2. THE EXTRA CE DISTRIBUTOR further declares he knows the applicable legislation in his Country. Therefore, the Distributor warrants he will, at all times, comply with the relative applicable legislation, statutory instruments, rules and regulations. In particular, the Distributor shall promptly notify Spencer Italia S.r.l. a socio unico which of the Products needs to be registered in his country in order to be so authorized in writing by Spencer Italia S.r.l. a socio unico.

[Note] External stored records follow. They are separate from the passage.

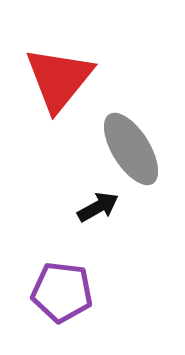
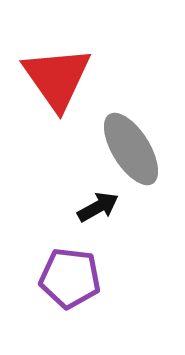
red triangle: moved 2 px left, 1 px up; rotated 14 degrees counterclockwise
purple pentagon: moved 8 px right, 14 px up
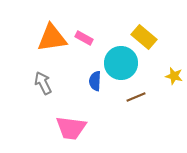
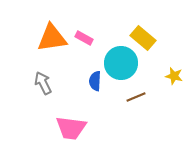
yellow rectangle: moved 1 px left, 1 px down
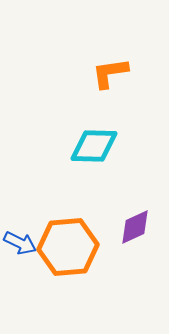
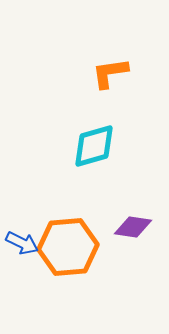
cyan diamond: rotated 18 degrees counterclockwise
purple diamond: moved 2 px left; rotated 33 degrees clockwise
blue arrow: moved 2 px right
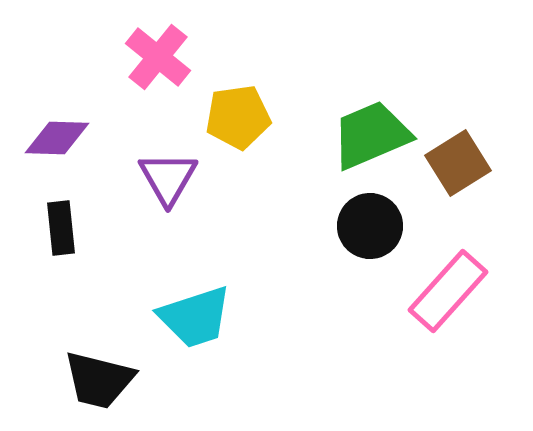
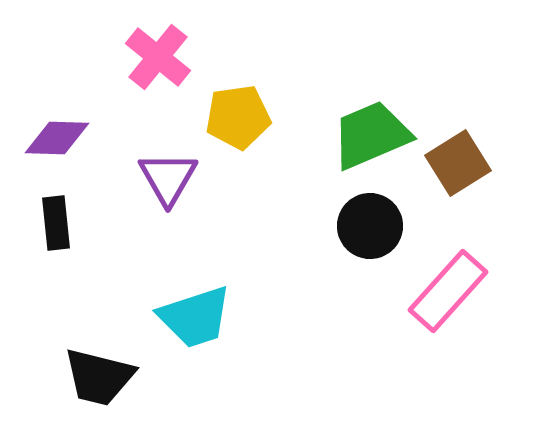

It is understood that, together with the written authorization, Spencer Italia S.r.l. a socio unico will provide the Distributor with the documents which may be necessary for the registration, as they will be expressly required by the Distributor.
3. THE EXTRA CE DISTRIBUTOR is responsible for the translation of the user’s manual, technical specifications and to any other technical documentation.
In case of complaints, in compliance with Italian Legislative Decree 24.2.1997 n. 46, the Distributor agrees to:
1. Indemnify and hold harmless Spencer Italia S.r.l. a socio unico from any claim from third arising out and resulting from the incorrect and or unsuitable storage of the Products by the Distributor.
2. Promptly notify the Manufacturer (within 3 days of receipt of the report) any and all claims, accidents or any other technical problem concerning the use of the Products by the Customer.
3. Notify the Competent Authority local, only if so expressly requested by Spencer Italia S.r.l. a socio unico.
4. Cooperate with Spencer Italia S.r.l. a socio unico in collecting information on accidents or any other technical problems concerning the Products.
5. Collect and transmit to Spencer Italia S.r.l. a socio unico any information about the use of the Products which is deemed useful to modify or improve their level of safety.
The Distributor acknowledges that:
1. The warnings do not include the withdrawal from the market of products for commercial reasons.
2. In the event of any warnings, the operations will be carried out and coordinated by Spencer Italia S.r.l. a socio unico.
3. It is necessary to cooperate strictly with Spencer Italia S.r.l. a socio unico for any warning or similar action.
4. The timing of any warnings must be agreed from time to time as suggested by Spencer Italia S.r.l. a socio unico.
5. It is necessary to keep the withdrawn products while waiting for specific written instructions by Spencer Italia S.r.l. a socio unico.
Extra CE Distributors shall bear any costs related to the translation of the user’s manual, technical specifications and to any other technical documentation. Unless otherwise agreed in writing by the parties, Extra CE Distributors shall also bear the costs related to the registration of the Products in the interested area. For the purpose, the Distributor shall previously check the correctness of the data with SPENCER.